▶ [EXERCISE 1] Retype the passage of the wide receiver draft profiles starting with "With Hunter's athletic" and going on through "to choose from.".
▶ [EXERCISE 2] According to the wide receiver draft profiles, what injury did Justin Hunter suffer in 2011?

▶ [GIVEN TEXT]
· · · · · · ·
Although only having average size on the outside, Hopkins is explosive out of the break and can elevate to make a play on the ball. He has also shown toughness over the middle with the ability to catch passes in traffic and sustain contact.
Hopkins provides excellent value as a second-round selection and complements the style of offense Minnesota is hoping to run. He has an impressive college resume, with a strong skill set at wide receiver that should translate well into the NFL.
Round 3: Justin Hunter
Junior | 6'4", 196 lbs
40-yard dash: 4.44 sec
Vertical jump: 39.5 inch
Broad jump: 136.0 inch
20-yard shuttle: 4.33 sec
Judging by post-combine analysis of wide receivers, I'm in the minority regarding Justin Hunter. ESPN Scouts Inc. has Hunter ranked as the third best wide receiver and Mel Kiper has the Tennessee Vol ranked fourth after updating his list.
Hunter was among the top performers in the vertical and broad jump, demonstrating a full recovery from tearing his left ACL in 2011. Hunter has good speed down the sideline and the height and leaping ability to reach the ball at its highest point.
What concerns me about Hunter is his lack of focus and dropped passes in 2012. While his game appeared to return physically last year—and backed up by his recent combine results—he struggled mentally in games.
With Hunter's athletic ability and physical tools as a receiver, the Vikings should still consider him if he is available in the third round. However, I would avoid the wideout any earlier in the draft with other options to choose from.
Round 3: Robert Woods
Junior | 6'0", 201 lbs
40-yard dash: 4.51 sec
Vertical jump: 33.5 inch
Broad jump: 117.0 inch
20-yard shuttle: 4.47 sec
Similar to Hunter, I have Woods graded as a third-round prospect who I would avoid at earlier stages in the draft. He put up good numbers at the combine, helping to reduce any fears surrounding his surgically repaired right ankle.
· · · · · · ·
▶ [DATA EXCERPTS]
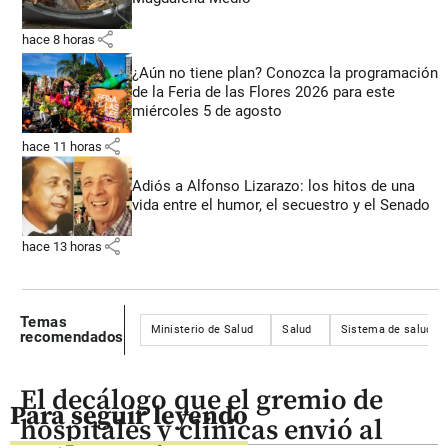
share
hace 8 horas
¿Aún no tiene plan? Conozca la programación
de la Feria de las Flores 2026 para este
miércoles 5 de agosto
share
hace 11 horas
Adiós a Alfonso Lizarazo: los hitos de una
vida entre el humor, el secuestro y el Senado
share
hace 13 horas
Temas
Ministerio de Salud
Salud
Sistema de salud
recomendados
El decálogo que el gremio de
Para seguir leyendo
hospitales y clínicas envió al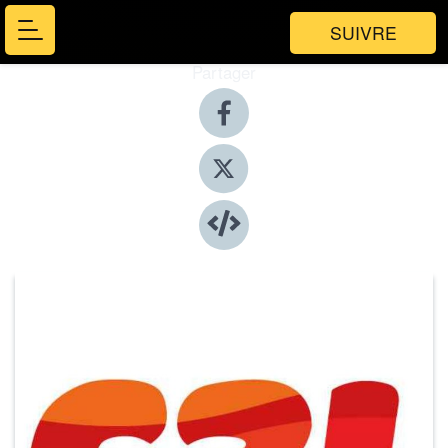
SUIVRE
Partager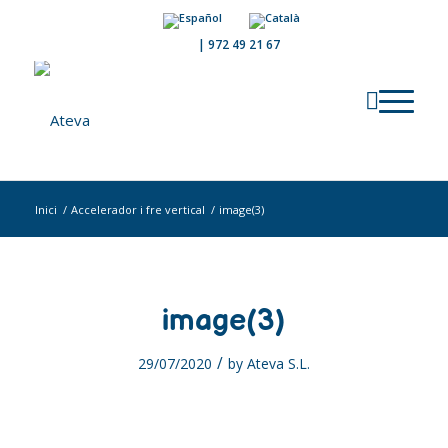
|
972 49 21 67
Inici
/
Accelerador i fre vertical
/
image(3)
image(3)
/
29/07/2020
by
Ateva S.L.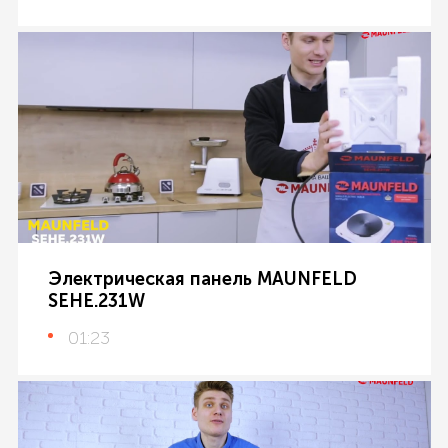
Электрическая панель MAUNFELD
SEHE.231W
01:23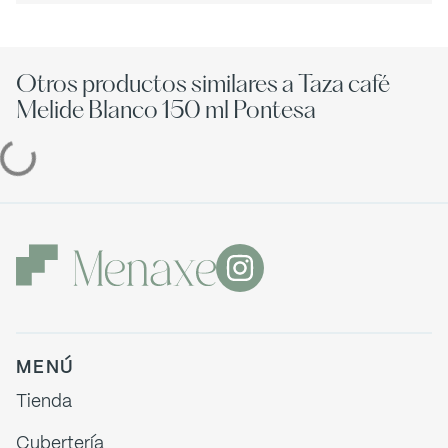
Otros productos similares a Taza café
Melide Blanco 150 ml Pontesa
MENÚ
Tienda
Cubertería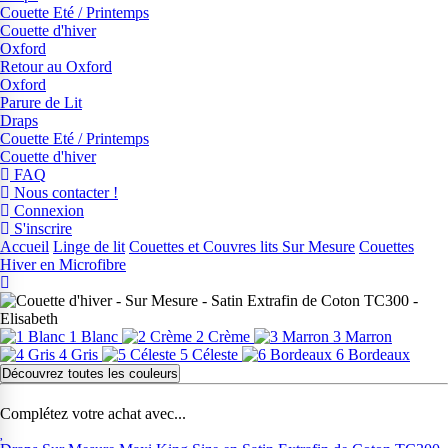
Couette Eté / Printemps
Couette d'hiver
Oxford
Retour au Oxford
Oxford
Parure de Lit
Draps
Couette Eté / Printemps
Couette d'hiver
FAQ
Nous contacter !
Connexion
S'inscrire
Accueil
Linge de lit
Couettes et Couvres lits Sur Mesure
Couettes
Hiver en Microfibre
1 Blanc
2 Crème
3 Marron
4 Gris
5 Céleste
6 Bordeaux
Découvrez toutes les couleurs
Complétez votre achat avec...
· · · · · · ·
▶ [EXERCISE RESPONSE 1]
With Hunter's athletic ability and physical tools as a receiver, the Vikings should still consider him if he is available in the third round. However, I would avoid the wideout any earlier in the draft with other options to choose from.

▶ [EXERCISE RESPONSE 2] He tore his left ACL.